* **Work to be completed**: Reproduce the material below verbatim, line for line, with the pictures omitted from your output.

* **Source material**:

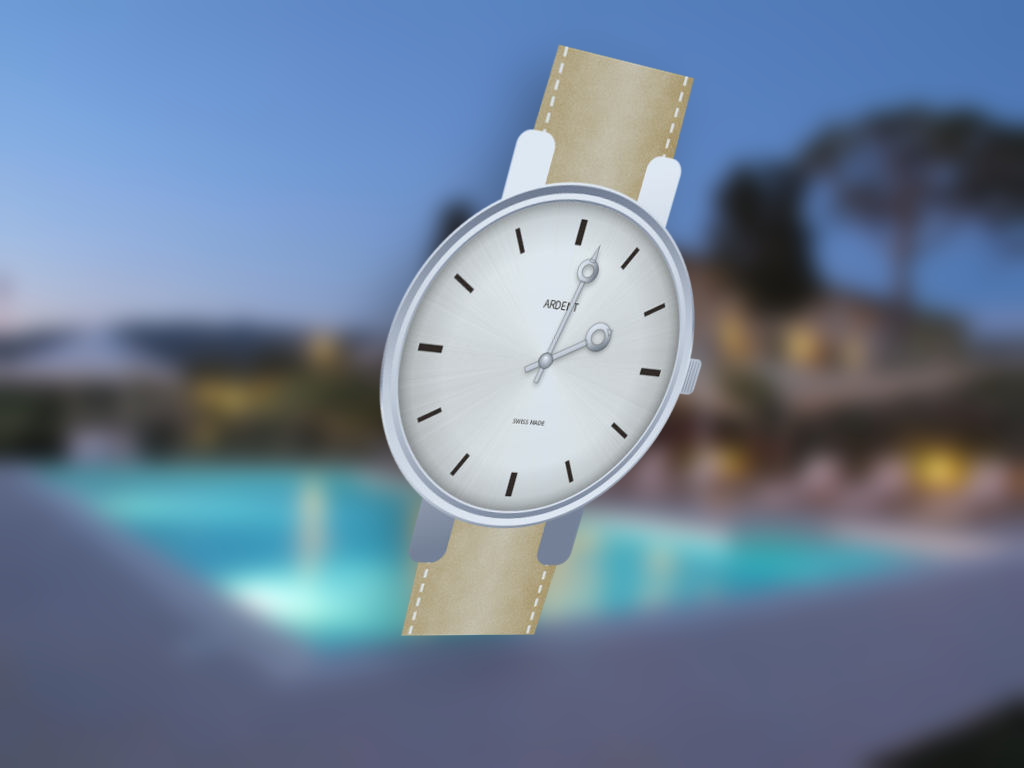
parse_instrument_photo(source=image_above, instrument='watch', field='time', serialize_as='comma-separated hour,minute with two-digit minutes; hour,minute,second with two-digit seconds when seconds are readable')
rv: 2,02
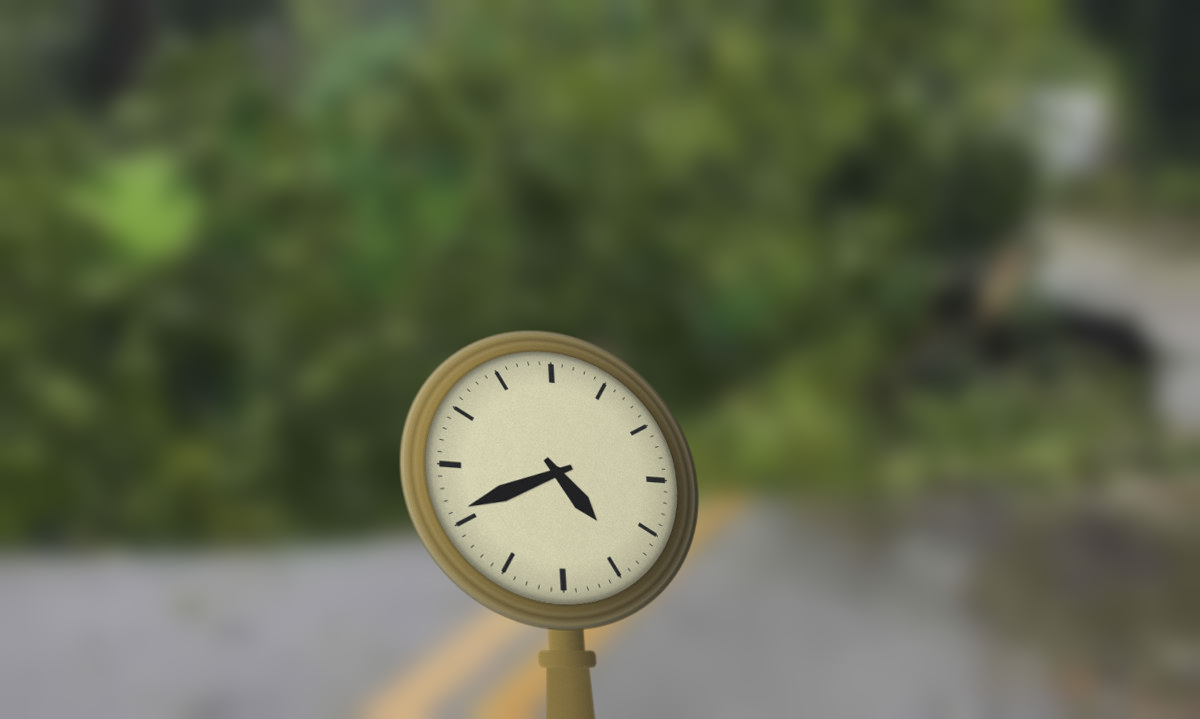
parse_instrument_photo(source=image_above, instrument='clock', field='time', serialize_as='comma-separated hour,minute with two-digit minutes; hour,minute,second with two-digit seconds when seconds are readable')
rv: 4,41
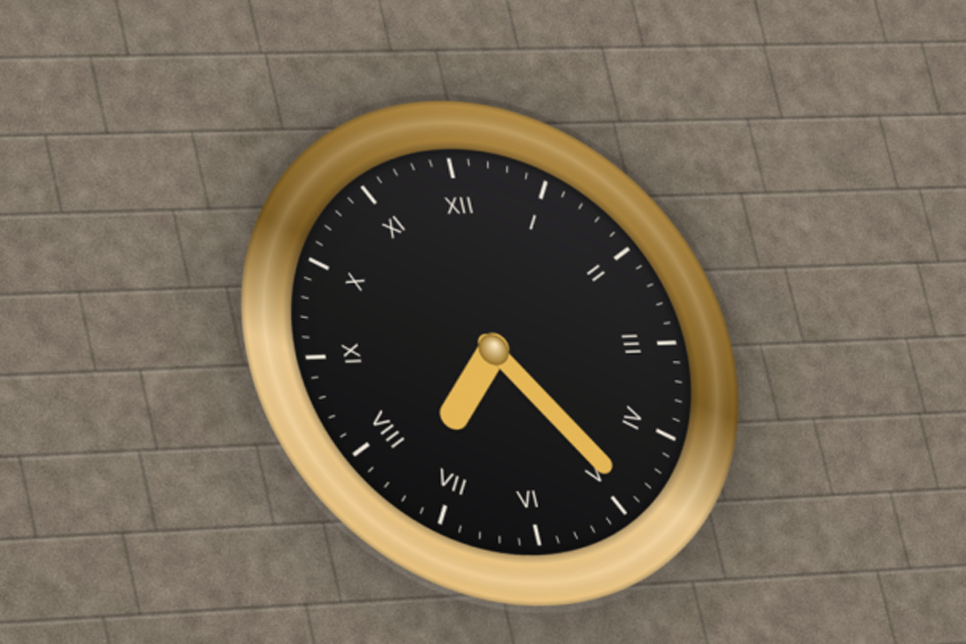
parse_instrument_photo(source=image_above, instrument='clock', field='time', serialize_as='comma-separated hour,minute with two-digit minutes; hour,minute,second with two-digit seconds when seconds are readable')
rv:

* **The solution**:
parse_instrument_photo(source=image_above, instrument='watch', field='time', serialize_as='comma-separated hour,minute with two-digit minutes; hour,minute,second with two-digit seconds when seconds are readable')
rv: 2,02
parse_instrument_photo(source=image_above, instrument='clock', field='time', serialize_as='comma-separated hour,minute with two-digit minutes; hour,minute,second with two-digit seconds when seconds are readable')
rv: 4,41
parse_instrument_photo(source=image_above, instrument='clock', field='time', serialize_as='comma-separated hour,minute with two-digit minutes; hour,minute,second with two-digit seconds when seconds are readable')
rv:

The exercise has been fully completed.